- Work instruction:
All of the entries below should be returned verbatim, apart from the pictures.

- Record excerpts:
/---
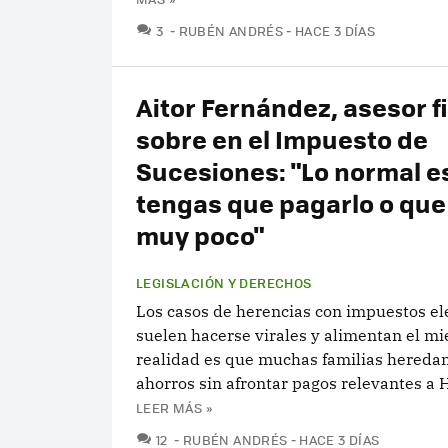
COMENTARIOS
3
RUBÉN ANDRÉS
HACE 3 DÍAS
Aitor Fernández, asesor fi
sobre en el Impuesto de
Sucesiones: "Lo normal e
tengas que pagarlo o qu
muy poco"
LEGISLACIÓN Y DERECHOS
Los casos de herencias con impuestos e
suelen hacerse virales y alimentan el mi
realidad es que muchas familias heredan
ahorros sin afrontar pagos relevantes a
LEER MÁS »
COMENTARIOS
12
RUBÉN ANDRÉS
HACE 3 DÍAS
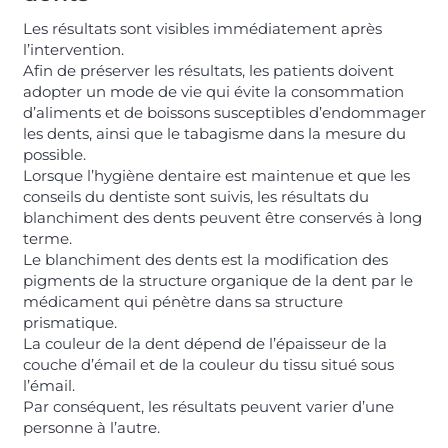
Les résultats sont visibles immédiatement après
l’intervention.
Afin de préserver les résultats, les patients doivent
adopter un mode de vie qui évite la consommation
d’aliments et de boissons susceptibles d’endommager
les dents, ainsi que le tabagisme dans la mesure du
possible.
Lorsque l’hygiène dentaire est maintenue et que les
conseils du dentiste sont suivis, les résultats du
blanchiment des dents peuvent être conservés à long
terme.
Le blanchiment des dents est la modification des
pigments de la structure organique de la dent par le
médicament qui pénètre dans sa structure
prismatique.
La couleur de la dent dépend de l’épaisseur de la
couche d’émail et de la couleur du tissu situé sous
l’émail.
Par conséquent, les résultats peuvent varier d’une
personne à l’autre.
\---
- Exercise response:
COMENTARIOS
3
RUBÉN ANDRÉS
HACE 3 DÍAS
Aitor Fernández, asesor fi
sobre en el Impuesto de
Sucesiones: "Lo normal e
tengas que pagarlo o qu
muy poco"
LEGISLACIÓN Y DERECHOS
Los casos de herencias con impuestos e
suelen hacerse virales y alimentan el mi
realidad es que muchas familias heredan
ahorros sin afrontar pagos relevantes a
LEER MÁS »
COMENTARIOS
12
RUBÉN ANDRÉS
HACE 3 DÍAS
Les résultats sont visibles immédiatement après
l’intervention.
Afin de préserver les résultats, les patients doivent
adopter un mode de vie qui évite la consommation
d’aliments et de boissons susceptibles d’endommager
les dents, ainsi que le tabagisme dans la mesure du
possible.
Lorsque l’hygiène dentaire est maintenue et que les
conseils du dentiste sont suivis, les résultats du
blanchiment des dents peuvent être conservés à long
terme.
Le blanchiment des dents est la modification des
pigments de la structure organique de la dent par le
médicament qui pénètre dans sa structure
prismatique.
La couleur de la dent dépend de l’épaisseur de la
couche d’émail et de la couleur du tissu situé sous
l’émail.
Par conséquent, les résultats peuvent varier d’une
personne à l’autre.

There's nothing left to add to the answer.